(Excerpt from a dataset)
______

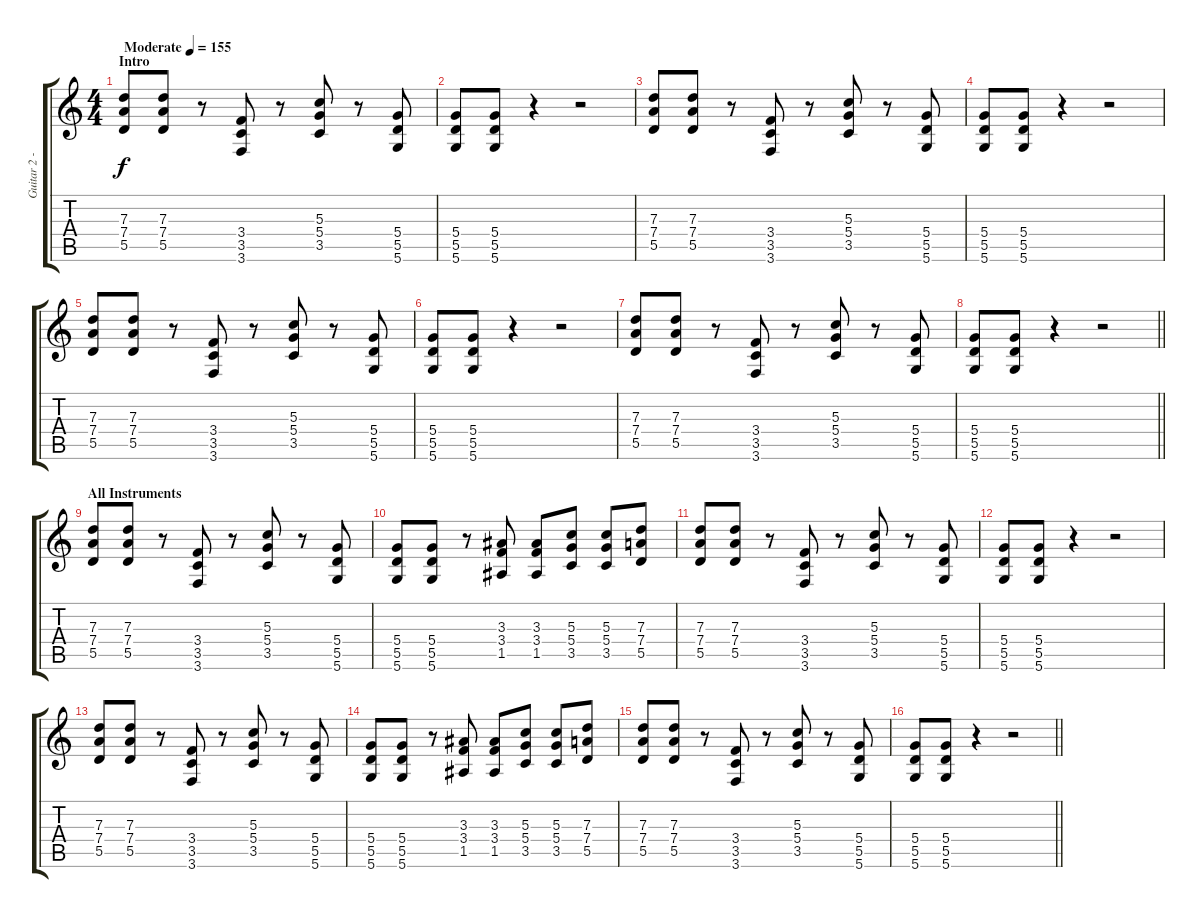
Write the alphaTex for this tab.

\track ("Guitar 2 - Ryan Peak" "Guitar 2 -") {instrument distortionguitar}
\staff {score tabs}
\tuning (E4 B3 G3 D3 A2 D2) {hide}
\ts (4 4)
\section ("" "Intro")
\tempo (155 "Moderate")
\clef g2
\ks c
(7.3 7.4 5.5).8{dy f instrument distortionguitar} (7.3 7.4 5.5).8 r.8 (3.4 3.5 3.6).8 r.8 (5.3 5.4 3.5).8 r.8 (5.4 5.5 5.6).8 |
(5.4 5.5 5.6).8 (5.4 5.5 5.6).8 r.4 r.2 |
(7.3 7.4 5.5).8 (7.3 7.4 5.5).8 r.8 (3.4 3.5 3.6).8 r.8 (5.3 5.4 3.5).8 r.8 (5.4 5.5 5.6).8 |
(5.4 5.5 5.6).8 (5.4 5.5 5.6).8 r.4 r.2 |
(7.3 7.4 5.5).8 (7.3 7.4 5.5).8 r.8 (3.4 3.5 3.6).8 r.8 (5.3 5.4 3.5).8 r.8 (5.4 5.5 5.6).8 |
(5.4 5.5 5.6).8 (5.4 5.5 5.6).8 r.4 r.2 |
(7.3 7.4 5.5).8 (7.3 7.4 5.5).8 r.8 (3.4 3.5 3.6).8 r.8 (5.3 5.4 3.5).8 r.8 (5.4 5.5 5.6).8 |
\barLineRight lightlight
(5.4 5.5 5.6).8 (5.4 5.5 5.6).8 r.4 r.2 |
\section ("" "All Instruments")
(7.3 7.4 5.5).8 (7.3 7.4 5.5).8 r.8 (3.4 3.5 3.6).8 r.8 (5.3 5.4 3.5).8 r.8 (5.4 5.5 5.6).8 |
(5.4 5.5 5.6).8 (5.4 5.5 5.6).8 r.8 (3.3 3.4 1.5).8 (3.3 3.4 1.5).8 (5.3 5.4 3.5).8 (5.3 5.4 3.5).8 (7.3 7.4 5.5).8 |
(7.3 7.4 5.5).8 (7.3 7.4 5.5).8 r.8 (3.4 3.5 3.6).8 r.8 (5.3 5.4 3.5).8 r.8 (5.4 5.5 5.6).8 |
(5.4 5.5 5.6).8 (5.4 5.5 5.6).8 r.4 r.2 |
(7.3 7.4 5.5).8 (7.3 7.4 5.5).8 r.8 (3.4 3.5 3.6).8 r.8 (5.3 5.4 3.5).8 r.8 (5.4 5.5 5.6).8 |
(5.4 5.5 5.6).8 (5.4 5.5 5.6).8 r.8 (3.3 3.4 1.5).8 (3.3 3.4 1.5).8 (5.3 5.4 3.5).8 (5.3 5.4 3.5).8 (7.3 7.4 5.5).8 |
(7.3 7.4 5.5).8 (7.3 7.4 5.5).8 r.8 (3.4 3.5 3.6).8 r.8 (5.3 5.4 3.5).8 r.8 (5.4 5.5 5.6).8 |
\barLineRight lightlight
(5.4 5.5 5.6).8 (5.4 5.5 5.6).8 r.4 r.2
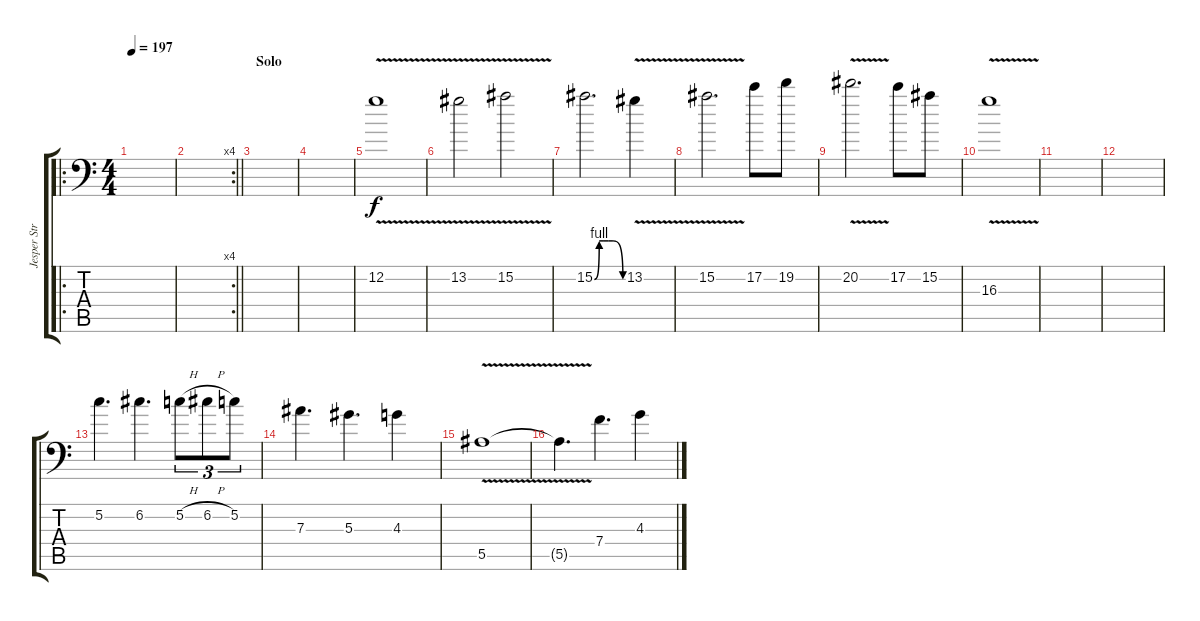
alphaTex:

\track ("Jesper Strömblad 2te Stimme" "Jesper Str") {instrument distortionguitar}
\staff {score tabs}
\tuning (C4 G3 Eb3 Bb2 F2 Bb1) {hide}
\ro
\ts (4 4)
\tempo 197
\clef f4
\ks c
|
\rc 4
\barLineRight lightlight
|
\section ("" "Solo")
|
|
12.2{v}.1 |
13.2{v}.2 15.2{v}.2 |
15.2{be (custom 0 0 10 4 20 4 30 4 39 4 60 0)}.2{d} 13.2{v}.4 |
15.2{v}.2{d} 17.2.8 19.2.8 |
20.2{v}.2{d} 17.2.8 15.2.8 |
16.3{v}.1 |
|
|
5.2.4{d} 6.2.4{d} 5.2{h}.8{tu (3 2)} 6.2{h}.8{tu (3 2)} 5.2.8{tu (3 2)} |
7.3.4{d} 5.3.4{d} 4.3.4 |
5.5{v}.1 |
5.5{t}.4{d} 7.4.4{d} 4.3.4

______

Set exercise -
Return all of the data above line for line, without any changes. Leave out the pictures.

Final result -
Write the alphaTex for this tab.

\track ("Guitar 2 - Ryan Peak" "Guitar 2 -") {instrument distortionguitar}
\staff {score tabs}
\tuning (E4 B3 G3 D3 A2 D2) {hide}
\ts (4 4)
\section ("" "Intro")
\tempo (155 "Moderate")
\clef g2
\ks c
(7.3 7.4 5.5).8{dy f instrument distortionguitar} (7.3 7.4 5.5).8 r.8 (3.4 3.5 3.6).8 r.8 (5.3 5.4 3.5).8 r.8 (5.4 5.5 5.6).8 |
(5.4 5.5 5.6).8 (5.4 5.5 5.6).8 r.4 r.2 |
(7.3 7.4 5.5).8 (7.3 7.4 5.5).8 r.8 (3.4 3.5 3.6).8 r.8 (5.3 5.4 3.5).8 r.8 (5.4 5.5 5.6).8 |
(5.4 5.5 5.6).8 (5.4 5.5 5.6).8 r.4 r.2 |
(7.3 7.4 5.5).8 (7.3 7.4 5.5).8 r.8 (3.4 3.5 3.6).8 r.8 (5.3 5.4 3.5).8 r.8 (5.4 5.5 5.6).8 |
(5.4 5.5 5.6).8 (5.4 5.5 5.6).8 r.4 r.2 |
(7.3 7.4 5.5).8 (7.3 7.4 5.5).8 r.8 (3.4 3.5 3.6).8 r.8 (5.3 5.4 3.5).8 r.8 (5.4 5.5 5.6).8 |
\barLineRight lightlight
(5.4 5.5 5.6).8 (5.4 5.5 5.6).8 r.4 r.2 |
\section ("" "All Instruments")
(7.3 7.4 5.5).8 (7.3 7.4 5.5).8 r.8 (3.4 3.5 3.6).8 r.8 (5.3 5.4 3.5).8 r.8 (5.4 5.5 5.6).8 |
(5.4 5.5 5.6).8 (5.4 5.5 5.6).8 r.8 (3.3 3.4 1.5).8 (3.3 3.4 1.5).8 (5.3 5.4 3.5).8 (5.3 5.4 3.5).8 (7.3 7.4 5.5).8 |
(7.3 7.4 5.5).8 (7.3 7.4 5.5).8 r.8 (3.4 3.5 3.6).8 r.8 (5.3 5.4 3.5).8 r.8 (5.4 5.5 5.6).8 |
(5.4 5.5 5.6).8 (5.4 5.5 5.6).8 r.4 r.2 |
(7.3 7.4 5.5).8 (7.3 7.4 5.5).8 r.8 (3.4 3.5 3.6).8 r.8 (5.3 5.4 3.5).8 r.8 (5.4 5.5 5.6).8 |
(5.4 5.5 5.6).8 (5.4 5.5 5.6).8 r.8 (3.3 3.4 1.5).8 (3.3 3.4 1.5).8 (5.3 5.4 3.5).8 (5.3 5.4 3.5).8 (7.3 7.4 5.5).8 |
(7.3 7.4 5.5).8 (7.3 7.4 5.5).8 r.8 (3.4 3.5 3.6).8 r.8 (5.3 5.4 3.5).8 r.8 (5.4 5.5 5.6).8 |
\barLineRight lightlight
(5.4 5.5 5.6).8 (5.4 5.5 5.6).8 r.4 r.2
alphaTex:

\track ("Jesper Strömblad 2te Stimme" "Jesper Str") {instrument distortionguitar}
\staff {score tabs}
\tuning (C4 G3 Eb3 Bb2 F2 Bb1) {hide}
\ro
\ts (4 4)
\tempo 197
\clef f4
\ks c
|
\rc 4
\barLineRight lightlight
|
\section ("" "Solo")
|
|
12.2{v}.1 |
13.2{v}.2 15.2{v}.2 |
15.2{be (custom 0 0 10 4 20 4 30 4 39 4 60 0)}.2{d} 13.2{v}.4 |
15.2{v}.2{d} 17.2.8 19.2.8 |
20.2{v}.2{d} 17.2.8 15.2.8 |
16.3{v}.1 |
|
|
5.2.4{d} 6.2.4{d} 5.2{h}.8{tu (3 2)} 6.2{h}.8{tu (3 2)} 5.2.8{tu (3 2)} |
7.3.4{d} 5.3.4{d} 4.3.4 |
5.5{v}.1 |
5.5{t}.4{d} 7.4.4{d} 4.3.4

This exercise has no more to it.